Department of Biostatistics, University of North Carolina at Chapel Hill, Chapel Hill, North Carolina, USA.
Department of Psychiatry, University of Pittsburgh, Pittsburgh, Pennsylvania, USA.
Genet Epidemiol. 2024 Oct;48(7):310-323. doi: 10.1002/gepi.22578. Epub 2024 Jun 28.
In most Proteome-Wide Association Studies (PWAS), variants near the protein-coding gene (±1 Mb), also known as cis single nucleotide polymorphisms (SNPs), are used to predict protein levels, which are then tested for association with phenotypes. However, proteins can be regulated through variants outside of the cis region. An intermediate GWAS step to identify protein quantitative trait loci (pQTL) allows for the inclusion of trans SNPs outside the cis region in protein-level prediction models. Here, we assess the prediction of 540 proteins in 1002 individuals from the Women's Health Initiative (WHI), split equally into a GWAS set, an elastic net training set, and a testing set. We compared the testing r between measured and predicted protein levels using this proposed approach, to the testing r using only cis SNPs. The two methods usually resulted in similar testing r, but some proteins showed a significant increase in testing r with our method. For example, for cartilage acidic protein 1, the testing r increased from 0.101 to 0.351. We also demonstrate reproducible findings for predicted protein association with lipid and blood cell traits in WHI participants without proteomics data and in UK Biobank utilizing our PWAS weights.
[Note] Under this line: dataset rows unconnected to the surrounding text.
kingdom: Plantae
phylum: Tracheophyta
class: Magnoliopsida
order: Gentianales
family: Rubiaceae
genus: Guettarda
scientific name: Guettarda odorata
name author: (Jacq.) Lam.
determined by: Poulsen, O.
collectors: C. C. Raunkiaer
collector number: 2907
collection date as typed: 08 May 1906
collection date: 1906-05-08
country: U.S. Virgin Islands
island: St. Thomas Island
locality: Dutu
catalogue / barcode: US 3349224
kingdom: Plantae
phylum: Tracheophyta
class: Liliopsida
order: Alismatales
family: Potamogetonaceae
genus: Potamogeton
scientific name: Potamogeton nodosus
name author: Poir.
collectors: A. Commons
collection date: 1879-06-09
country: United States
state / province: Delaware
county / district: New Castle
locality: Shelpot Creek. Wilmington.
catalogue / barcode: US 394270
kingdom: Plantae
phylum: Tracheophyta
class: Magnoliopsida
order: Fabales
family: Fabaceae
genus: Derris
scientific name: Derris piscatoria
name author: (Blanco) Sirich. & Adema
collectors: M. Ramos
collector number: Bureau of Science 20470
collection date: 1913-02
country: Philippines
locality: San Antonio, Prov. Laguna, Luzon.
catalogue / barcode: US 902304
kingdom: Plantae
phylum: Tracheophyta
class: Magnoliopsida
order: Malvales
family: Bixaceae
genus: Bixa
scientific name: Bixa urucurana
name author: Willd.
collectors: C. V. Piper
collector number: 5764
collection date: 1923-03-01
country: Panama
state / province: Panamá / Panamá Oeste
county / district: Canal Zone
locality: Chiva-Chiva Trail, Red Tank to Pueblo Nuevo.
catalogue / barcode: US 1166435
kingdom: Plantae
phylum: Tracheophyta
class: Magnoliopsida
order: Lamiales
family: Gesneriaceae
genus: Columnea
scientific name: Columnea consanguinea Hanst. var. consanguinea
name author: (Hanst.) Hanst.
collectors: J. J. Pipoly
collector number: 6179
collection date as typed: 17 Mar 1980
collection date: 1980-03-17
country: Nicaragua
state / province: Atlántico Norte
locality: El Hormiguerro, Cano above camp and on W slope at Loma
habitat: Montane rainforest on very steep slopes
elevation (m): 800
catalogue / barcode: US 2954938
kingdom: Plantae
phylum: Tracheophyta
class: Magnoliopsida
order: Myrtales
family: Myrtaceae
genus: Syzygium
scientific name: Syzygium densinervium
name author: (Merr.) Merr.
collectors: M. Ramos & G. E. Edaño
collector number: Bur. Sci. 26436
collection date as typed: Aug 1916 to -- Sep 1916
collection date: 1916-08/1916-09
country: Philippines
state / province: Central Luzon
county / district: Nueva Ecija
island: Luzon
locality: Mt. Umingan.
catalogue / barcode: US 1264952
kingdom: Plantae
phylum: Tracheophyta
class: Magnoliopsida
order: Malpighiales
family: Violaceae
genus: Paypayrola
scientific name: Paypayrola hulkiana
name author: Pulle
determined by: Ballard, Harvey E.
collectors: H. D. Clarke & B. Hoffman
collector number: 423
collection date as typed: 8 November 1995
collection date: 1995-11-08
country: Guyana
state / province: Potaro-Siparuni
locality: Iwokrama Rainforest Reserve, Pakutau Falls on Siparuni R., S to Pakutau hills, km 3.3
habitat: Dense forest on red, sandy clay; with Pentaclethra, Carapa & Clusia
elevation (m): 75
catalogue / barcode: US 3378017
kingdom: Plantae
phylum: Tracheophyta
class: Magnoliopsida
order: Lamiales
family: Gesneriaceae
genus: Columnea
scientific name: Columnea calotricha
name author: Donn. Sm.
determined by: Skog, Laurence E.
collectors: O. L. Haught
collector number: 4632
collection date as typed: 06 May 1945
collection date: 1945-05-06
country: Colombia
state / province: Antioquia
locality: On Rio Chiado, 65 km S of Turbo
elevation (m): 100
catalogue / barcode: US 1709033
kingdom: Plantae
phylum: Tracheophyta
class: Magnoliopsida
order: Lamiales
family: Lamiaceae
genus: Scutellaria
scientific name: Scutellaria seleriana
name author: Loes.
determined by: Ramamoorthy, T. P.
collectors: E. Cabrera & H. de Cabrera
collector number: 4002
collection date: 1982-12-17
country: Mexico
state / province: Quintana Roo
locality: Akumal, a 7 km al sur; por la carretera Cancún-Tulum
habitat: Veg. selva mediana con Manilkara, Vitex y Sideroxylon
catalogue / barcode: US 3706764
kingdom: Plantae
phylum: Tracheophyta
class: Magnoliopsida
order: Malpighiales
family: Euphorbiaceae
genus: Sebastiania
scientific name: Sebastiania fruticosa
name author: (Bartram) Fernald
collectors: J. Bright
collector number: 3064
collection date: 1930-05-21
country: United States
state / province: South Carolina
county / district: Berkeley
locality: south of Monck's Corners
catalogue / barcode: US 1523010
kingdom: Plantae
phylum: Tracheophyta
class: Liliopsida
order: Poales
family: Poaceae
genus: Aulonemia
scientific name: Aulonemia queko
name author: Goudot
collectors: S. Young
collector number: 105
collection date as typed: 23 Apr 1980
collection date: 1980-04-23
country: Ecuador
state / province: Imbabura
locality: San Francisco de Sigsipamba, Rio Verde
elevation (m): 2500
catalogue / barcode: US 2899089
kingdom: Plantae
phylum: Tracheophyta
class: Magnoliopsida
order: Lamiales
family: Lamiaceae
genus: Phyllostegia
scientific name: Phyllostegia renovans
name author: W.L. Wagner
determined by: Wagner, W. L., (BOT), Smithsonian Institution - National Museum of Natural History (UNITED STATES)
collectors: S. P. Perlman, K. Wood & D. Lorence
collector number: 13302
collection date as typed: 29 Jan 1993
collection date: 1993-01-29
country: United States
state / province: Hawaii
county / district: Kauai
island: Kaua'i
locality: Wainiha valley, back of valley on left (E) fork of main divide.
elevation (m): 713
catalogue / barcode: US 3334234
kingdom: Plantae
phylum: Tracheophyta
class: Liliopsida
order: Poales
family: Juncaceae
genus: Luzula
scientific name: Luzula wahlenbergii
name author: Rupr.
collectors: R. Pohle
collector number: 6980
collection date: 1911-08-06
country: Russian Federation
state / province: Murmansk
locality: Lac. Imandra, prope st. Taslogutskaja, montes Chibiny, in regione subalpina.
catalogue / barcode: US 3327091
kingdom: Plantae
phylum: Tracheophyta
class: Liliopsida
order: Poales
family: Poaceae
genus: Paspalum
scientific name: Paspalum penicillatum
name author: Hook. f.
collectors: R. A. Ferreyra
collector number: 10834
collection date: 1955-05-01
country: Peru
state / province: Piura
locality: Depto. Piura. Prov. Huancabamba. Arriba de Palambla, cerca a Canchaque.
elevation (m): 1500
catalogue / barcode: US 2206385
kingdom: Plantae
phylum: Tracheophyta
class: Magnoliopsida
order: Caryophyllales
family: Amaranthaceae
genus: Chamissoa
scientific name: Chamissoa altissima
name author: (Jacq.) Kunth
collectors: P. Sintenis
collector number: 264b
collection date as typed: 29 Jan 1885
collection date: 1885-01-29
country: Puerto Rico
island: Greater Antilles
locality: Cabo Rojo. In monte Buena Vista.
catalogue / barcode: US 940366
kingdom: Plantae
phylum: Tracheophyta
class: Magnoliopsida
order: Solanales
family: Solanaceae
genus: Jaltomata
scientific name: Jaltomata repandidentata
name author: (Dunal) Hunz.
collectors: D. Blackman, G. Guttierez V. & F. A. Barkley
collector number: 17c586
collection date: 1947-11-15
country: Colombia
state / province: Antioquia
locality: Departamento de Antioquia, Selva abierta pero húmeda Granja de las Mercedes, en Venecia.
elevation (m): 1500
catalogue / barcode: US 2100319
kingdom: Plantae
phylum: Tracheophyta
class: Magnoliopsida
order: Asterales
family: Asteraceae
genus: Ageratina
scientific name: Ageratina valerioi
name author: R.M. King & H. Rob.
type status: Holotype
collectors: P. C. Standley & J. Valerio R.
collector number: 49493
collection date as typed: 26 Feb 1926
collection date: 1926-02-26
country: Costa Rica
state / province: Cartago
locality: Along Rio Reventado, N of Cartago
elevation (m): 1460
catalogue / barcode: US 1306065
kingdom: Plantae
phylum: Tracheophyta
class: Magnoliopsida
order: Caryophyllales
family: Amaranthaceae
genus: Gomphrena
在大多数蛋白质组关联研究(PWAS)中,变体靠近蛋白质编码基因(±1 Mb),也称为顺式单核苷酸多态性(SNP),用于预测蛋白质水平,然后测试与表型的关联。然而,蛋白质可以通过顺式区域之外的变体进行调节。中间的 GWAS 步骤,即鉴定蛋白质数量性状基因座(pQTL),允许将顺式区域之外的跨 SNP 纳入蛋白质水平预测模型中。在这里,我们评估了来自妇女健康倡议(WHI)的 1002 个人中的 540 种蛋白质的预测,这些个体被平均分为 GWAS 集、弹性网训练集和测试集。我们使用这种拟议的方法比较了使用测量和预测蛋白质水平的测试 r,与仅使用顺式 SNP 的测试 r。这两种方法通常会产生相似的测试 r,但有些蛋白质的测试 r 会随着我们的方法显著增加。例如,对于软骨酸性蛋白 1,测试 r 从 0.101 增加到 0.351。我们还展示了在没有蛋白质组学数据的 WHI 参与者中和在利用我们的 PWAS 权重的英国生物库中,预测蛋白质与脂质和血细胞特征的关联的可重复发现。